Among the entries below, extract exactly the lines that run from the one with "[204,662,262,672] remainer ->" through the one with "[677,445,857,457] [425,476,462,487] [494,475,1040,489]", both ends included.

### Extracted entries

----

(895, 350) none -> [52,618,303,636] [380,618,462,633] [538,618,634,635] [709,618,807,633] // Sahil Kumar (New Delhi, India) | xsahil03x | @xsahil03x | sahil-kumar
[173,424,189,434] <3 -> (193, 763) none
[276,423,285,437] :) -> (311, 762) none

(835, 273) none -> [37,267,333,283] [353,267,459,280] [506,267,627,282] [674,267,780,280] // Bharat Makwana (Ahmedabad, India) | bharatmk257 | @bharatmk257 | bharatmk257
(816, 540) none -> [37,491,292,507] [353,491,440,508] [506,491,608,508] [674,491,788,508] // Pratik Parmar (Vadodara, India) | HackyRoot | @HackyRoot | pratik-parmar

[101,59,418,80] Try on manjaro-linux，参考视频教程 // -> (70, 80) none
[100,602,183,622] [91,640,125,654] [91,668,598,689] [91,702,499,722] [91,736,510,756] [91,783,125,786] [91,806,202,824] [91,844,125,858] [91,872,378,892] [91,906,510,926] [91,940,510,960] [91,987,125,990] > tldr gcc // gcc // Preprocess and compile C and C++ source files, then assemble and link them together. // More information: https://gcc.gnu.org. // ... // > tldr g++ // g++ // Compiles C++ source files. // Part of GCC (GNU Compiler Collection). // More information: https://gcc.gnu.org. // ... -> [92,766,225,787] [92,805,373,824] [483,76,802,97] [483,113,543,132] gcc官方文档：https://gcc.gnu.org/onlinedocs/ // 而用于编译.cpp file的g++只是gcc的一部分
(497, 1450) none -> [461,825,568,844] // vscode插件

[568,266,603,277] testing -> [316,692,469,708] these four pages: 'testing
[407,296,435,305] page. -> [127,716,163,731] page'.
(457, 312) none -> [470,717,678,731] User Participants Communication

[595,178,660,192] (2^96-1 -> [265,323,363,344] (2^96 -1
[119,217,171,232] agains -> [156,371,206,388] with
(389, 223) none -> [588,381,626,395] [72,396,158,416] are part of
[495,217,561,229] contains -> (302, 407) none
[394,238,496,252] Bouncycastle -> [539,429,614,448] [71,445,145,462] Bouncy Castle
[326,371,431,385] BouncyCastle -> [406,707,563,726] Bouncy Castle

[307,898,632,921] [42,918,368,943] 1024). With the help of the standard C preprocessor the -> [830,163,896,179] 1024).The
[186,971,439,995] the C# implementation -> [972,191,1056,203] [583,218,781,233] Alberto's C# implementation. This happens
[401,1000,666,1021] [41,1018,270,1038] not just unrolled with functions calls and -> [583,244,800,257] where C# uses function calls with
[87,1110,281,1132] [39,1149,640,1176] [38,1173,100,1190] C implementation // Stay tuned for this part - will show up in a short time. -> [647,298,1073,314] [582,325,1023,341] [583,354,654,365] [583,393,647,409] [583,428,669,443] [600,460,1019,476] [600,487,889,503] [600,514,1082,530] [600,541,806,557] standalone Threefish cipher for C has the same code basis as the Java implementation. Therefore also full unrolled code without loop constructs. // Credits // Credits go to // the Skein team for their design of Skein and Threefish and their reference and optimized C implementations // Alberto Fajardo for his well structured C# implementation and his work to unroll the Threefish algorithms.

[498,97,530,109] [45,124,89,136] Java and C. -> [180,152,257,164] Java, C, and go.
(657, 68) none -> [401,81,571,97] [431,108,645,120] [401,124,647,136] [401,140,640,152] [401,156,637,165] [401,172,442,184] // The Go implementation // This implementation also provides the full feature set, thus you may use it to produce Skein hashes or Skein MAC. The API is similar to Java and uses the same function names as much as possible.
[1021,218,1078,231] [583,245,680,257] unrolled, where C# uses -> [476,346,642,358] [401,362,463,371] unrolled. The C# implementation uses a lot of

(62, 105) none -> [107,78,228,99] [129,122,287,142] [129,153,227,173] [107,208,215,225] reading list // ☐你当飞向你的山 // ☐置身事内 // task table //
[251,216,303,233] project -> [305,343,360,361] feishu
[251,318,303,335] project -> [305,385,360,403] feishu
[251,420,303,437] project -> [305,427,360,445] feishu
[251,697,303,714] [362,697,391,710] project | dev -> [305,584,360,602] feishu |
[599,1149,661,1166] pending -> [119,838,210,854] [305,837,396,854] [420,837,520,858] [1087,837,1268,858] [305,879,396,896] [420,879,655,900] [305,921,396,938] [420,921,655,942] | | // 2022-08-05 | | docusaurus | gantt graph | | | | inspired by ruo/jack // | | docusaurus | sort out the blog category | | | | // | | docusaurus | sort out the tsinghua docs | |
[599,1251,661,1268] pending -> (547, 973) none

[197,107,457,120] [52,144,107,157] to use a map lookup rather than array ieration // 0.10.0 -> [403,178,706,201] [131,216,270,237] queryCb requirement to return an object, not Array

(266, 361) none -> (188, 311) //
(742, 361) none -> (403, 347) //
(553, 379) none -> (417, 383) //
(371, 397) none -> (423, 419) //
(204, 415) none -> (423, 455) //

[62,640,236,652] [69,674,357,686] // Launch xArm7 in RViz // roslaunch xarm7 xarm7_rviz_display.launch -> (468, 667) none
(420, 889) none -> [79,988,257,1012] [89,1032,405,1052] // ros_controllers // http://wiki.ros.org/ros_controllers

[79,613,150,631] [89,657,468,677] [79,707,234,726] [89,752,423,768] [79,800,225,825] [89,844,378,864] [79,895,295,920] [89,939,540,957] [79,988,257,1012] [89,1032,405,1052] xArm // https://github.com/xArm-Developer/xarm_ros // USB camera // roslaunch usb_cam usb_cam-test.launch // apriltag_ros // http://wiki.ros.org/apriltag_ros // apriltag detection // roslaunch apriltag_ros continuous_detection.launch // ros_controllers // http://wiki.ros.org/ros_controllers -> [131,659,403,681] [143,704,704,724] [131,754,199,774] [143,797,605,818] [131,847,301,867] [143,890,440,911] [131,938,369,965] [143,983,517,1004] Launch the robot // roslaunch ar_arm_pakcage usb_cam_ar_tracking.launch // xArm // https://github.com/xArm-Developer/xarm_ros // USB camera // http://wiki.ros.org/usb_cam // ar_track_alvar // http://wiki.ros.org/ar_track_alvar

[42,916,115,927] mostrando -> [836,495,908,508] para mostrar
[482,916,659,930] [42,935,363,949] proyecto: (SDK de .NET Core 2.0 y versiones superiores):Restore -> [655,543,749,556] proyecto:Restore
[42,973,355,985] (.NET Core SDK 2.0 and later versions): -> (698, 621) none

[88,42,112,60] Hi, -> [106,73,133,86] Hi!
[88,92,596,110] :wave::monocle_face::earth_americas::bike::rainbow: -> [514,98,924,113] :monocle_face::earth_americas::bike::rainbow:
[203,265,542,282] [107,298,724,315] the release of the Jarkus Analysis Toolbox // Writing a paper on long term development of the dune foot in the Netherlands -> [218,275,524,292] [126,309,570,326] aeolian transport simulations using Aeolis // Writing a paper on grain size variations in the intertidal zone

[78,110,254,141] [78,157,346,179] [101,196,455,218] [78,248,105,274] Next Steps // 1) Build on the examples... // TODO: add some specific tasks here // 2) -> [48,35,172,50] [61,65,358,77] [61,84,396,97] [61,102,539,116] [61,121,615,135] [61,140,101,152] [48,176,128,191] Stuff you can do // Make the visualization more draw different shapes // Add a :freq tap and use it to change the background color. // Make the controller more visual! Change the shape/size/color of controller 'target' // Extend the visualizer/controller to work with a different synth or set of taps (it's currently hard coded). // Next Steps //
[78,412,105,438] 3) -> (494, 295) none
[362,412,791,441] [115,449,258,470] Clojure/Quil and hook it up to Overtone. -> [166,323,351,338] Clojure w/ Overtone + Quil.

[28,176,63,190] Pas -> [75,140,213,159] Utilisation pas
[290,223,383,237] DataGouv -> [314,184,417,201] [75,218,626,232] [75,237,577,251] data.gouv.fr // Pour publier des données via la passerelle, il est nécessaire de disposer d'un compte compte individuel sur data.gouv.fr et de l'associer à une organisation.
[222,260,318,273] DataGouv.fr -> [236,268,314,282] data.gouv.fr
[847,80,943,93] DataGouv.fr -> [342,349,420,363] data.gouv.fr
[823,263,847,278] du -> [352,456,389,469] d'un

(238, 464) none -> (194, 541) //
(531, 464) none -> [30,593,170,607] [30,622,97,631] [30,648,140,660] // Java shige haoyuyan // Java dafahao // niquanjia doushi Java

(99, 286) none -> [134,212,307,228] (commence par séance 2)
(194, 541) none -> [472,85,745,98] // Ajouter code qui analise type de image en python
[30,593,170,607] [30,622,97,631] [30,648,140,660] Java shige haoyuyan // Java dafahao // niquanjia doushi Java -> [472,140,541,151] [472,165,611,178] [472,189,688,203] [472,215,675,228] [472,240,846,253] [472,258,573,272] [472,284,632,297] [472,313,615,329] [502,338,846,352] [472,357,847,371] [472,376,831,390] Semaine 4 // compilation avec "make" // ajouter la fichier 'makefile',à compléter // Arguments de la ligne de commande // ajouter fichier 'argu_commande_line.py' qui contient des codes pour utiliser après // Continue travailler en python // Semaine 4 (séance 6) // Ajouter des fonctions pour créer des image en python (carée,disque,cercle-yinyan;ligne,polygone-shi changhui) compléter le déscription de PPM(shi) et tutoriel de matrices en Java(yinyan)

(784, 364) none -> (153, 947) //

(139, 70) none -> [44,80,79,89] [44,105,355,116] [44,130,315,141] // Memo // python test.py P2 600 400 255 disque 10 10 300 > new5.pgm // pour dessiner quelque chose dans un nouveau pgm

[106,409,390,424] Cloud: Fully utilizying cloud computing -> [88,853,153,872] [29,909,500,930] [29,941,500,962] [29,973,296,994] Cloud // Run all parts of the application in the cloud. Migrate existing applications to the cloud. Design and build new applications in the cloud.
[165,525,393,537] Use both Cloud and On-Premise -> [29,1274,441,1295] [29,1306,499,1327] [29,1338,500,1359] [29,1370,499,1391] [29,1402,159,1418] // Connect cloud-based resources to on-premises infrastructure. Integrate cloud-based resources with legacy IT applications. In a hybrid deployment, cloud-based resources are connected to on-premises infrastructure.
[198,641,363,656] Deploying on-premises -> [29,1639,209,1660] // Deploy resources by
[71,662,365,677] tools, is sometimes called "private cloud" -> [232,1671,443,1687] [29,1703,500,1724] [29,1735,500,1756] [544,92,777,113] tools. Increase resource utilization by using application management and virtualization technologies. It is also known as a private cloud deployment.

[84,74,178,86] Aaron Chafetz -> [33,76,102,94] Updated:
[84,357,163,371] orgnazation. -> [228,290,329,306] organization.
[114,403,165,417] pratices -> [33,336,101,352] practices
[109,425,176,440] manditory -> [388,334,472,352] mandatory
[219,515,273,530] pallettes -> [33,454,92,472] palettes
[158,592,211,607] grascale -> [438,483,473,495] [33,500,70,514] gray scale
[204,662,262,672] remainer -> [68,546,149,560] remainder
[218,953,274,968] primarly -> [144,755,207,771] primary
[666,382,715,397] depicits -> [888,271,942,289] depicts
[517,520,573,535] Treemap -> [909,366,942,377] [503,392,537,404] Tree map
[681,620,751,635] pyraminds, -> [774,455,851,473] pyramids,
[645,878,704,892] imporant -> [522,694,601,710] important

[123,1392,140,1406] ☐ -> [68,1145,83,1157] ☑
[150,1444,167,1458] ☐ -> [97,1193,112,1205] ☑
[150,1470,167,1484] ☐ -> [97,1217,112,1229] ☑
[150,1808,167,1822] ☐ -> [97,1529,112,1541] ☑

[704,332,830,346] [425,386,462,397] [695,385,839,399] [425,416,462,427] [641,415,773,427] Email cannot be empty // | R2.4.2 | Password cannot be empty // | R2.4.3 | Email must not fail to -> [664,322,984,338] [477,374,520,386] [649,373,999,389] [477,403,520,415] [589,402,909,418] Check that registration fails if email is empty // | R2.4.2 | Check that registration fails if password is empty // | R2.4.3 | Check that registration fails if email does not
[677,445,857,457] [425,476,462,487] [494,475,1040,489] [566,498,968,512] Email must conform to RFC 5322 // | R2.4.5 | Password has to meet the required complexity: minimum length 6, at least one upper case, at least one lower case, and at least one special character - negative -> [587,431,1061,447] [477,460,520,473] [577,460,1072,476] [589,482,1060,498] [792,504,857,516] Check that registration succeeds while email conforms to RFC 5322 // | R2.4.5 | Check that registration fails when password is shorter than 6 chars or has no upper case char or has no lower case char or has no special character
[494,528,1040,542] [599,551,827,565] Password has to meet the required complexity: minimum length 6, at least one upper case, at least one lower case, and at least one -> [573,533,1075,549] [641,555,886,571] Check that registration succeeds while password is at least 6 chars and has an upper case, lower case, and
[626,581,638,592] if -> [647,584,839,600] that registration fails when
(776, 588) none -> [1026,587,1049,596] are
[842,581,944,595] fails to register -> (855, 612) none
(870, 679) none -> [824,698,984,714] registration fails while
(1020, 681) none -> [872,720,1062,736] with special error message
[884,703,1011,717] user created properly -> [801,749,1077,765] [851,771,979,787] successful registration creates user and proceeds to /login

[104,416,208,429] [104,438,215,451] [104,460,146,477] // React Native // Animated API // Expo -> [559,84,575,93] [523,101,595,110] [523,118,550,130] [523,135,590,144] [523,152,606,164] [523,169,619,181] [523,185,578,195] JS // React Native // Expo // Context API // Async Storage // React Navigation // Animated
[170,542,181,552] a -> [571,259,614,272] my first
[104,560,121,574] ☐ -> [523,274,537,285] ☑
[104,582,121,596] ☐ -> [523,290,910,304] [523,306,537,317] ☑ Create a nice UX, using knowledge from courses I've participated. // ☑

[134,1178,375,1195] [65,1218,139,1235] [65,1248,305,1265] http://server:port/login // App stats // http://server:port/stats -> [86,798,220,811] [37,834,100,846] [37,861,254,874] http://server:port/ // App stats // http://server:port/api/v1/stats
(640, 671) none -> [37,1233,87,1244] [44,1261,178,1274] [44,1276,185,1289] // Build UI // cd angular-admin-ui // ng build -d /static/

----

### Final answer
[204,662,262,672] remainer -> [68,546,149,560] remainder
[218,953,274,968] primarly -> [144,755,207,771] primary
[666,382,715,397] depicits -> [888,271,942,289] depicts
[517,520,573,535] Treemap -> [909,366,942,377] [503,392,537,404] Tree map
[681,620,751,635] pyraminds, -> [774,455,851,473] pyramids,
[645,878,704,892] imporant -> [522,694,601,710] important

[123,1392,140,1406] ☐ -> [68,1145,83,1157] ☑
[150,1444,167,1458] ☐ -> [97,1193,112,1205] ☑
[150,1470,167,1484] ☐ -> [97,1217,112,1229] ☑
[150,1808,167,1822] ☐ -> [97,1529,112,1541] ☑

[704,332,830,346] [425,386,462,397] [695,385,839,399] [425,416,462,427] [641,415,773,427] Email cannot be empty // | R2.4.2 | Password cannot be empty // | R2.4.3 | Email must not fail to -> [664,322,984,338] [477,374,520,386] [649,373,999,389] [477,403,520,415] [589,402,909,418] Check that registration fails if email is empty // | R2.4.2 | Check that registration fails if password is empty // | R2.4.3 | Check that registration fails if email does not
[677,445,857,457] [425,476,462,487] [494,475,1040,489] [566,498,968,512] Email must conform to RFC 5322 // | R2.4.5 | Password has to meet the required complexity: minimum length 6, at least one upper case, at least one lower case, and at least one special character - negative -> [587,431,1061,447] [477,460,520,473] [577,460,1072,476] [589,482,1060,498] [792,504,857,516] Check that registration succeeds while email conforms to RFC 5322 // | R2.4.5 | Check that registration fails when password is shorter than 6 chars or has no upper case char or has no lower case char or has no special character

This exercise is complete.